Exercise tasks ::
a) Answer these three questions about the ENWorld forum thread, one answer per line, marked the same way:
(i) What does willpax say Rel stole?
(ii) What does barsoomcore say he has become because of the community?
(iii) According to Magic Slim, what is so great about ENWorld?
b) Continue the ENWorld forum thread from the point where it stops.

── Excerpt

To me, this is a great community (in every sense of the word) comprised of great individuals.  I consider it an honor and a privelege to be part of this place.

Long live ENWorld!


----------



## willpax (Aug 27, 2003)

Darn it! Rel stole my post!

I agree with Rel on every single point. This site has become the community I am most fond of on the net. 

I would also add that, for me, this is a place to get a small D&D fix in a life that currently doesn't have much room for it. I get to play very infrequently, so these boards let me keep my mind in it, so to speak.


----------



## barsoomcore (Aug 27, 2003)

Lotsa smart folks to help out us less clever clogs, lotsa funny folks to keep us laughing, lotsa thoughtful folks to keep us all civilized.

Lotsa good people.

And I know I'm a better DM because of it.


----------



## shouit (Aug 27, 2003)

A place to hear what others have to say.  And to make fun of Hal..


----------



## Magic Slim (Aug 27, 2003)

ENWorld's a great place to spend time. What's so great about it is that not all time spent here is time lost.

────
── Dataset content

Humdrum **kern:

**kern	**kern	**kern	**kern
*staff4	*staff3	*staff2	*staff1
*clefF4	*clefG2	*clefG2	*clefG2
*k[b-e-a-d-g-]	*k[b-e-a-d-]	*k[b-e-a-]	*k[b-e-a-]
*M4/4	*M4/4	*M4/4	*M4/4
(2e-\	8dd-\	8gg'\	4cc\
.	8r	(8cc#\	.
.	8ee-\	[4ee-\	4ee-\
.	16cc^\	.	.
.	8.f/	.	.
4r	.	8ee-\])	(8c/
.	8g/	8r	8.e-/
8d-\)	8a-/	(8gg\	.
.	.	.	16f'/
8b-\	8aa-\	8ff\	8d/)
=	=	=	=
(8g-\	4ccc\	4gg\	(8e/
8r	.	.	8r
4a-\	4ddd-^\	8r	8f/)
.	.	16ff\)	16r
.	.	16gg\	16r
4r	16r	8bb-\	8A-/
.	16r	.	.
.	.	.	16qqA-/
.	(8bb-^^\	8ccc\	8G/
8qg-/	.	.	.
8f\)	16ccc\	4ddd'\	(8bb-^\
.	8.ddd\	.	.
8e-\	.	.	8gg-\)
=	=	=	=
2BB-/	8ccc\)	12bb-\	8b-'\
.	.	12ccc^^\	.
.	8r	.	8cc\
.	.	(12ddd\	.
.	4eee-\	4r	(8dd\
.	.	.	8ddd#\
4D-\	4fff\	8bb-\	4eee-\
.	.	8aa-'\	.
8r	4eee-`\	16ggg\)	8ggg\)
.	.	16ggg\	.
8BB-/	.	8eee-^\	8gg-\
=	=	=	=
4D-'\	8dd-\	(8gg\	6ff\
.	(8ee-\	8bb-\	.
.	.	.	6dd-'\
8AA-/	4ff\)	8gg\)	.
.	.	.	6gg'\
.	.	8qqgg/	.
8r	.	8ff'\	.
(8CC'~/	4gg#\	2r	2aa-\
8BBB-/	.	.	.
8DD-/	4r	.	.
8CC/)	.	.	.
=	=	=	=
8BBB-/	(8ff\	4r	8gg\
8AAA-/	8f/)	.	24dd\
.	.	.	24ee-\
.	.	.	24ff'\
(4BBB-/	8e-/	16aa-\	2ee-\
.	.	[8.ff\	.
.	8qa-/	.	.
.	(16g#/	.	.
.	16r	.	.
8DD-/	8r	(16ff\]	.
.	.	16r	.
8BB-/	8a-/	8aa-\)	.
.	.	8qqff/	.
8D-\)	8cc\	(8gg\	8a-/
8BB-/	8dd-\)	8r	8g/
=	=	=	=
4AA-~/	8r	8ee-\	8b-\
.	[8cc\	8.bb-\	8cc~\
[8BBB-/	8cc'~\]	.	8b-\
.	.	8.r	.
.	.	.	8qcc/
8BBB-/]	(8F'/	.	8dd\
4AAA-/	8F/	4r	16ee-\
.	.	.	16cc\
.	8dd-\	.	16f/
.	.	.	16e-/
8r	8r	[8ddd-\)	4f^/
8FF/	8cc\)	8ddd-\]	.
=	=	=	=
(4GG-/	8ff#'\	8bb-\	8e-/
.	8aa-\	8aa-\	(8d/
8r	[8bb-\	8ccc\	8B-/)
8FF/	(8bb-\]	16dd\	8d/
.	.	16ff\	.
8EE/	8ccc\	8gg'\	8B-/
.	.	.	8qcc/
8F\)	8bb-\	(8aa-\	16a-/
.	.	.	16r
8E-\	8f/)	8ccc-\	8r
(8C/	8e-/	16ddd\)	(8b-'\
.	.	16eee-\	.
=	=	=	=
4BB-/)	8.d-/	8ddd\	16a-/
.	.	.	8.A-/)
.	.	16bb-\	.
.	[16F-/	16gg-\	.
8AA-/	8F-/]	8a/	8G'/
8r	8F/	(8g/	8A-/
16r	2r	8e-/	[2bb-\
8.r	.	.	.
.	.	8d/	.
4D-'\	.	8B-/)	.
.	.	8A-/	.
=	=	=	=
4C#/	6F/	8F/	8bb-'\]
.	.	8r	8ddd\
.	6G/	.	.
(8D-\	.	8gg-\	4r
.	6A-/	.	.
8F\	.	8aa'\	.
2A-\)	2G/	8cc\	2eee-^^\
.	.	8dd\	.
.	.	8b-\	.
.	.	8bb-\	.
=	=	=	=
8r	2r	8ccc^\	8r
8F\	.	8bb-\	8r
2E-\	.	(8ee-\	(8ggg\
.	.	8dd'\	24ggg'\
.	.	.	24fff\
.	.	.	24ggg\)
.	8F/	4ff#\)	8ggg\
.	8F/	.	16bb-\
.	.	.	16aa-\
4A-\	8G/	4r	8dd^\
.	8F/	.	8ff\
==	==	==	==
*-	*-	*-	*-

────

Responses to the tasks ::
a)
(i) His post.
(ii) A better DM.
(iii) Not all time spent there is time lost.

b)
The people are great, the opinions are varied and interesting, the sig's are funny... What could one want more?

Slim


----------



## Estlor (Aug 27, 2003)

Maybe it's just because I don't have as much time to spend on the messageboards, and maybe it's because I don't really "know" anybody on here, but I don't have the warm, fuzzy FAMILY feeling about ENWorld.

To me, ENWorld is a great place to go to keep abreast of what's going on with WotC and all the independent d20 companies in general.  Without ENWorld I'd never have been able to keep up with who was releasing what thus far.  ENWorld is also a great place to get opinions and information on things just out or almost out.  Sometimes it exposes me to things I might not otherwise have thought about, like why so and so in 3.5 should or shouldn't have been changed.

It serves a functional purpose.  It's the best site out there for one of my hobbies, and it kills a lot of time at work.


----------



## Sage (Aug 27, 2003)

Wow, you guys (or girls) are really sentimental.

I found enworld a few months ago and have "stepped by" every day since, but thet was only for the news and review site. 

I really only got introduced to the boards with the SRD competition, but that wasn't very encouraging since not everyone was as nice as they could have been  

But sinse then other threads, this among them, have made me stop considering subtituting the boards for the DND-L, I'm definetely going to do it  

I hope I become as attached as you seem to be.

Sage


----------



## BSF (Aug 27, 2003)

Right there with you Djeta!    
(One of the first things I noticed about you is your sig.  Weird Al is great!)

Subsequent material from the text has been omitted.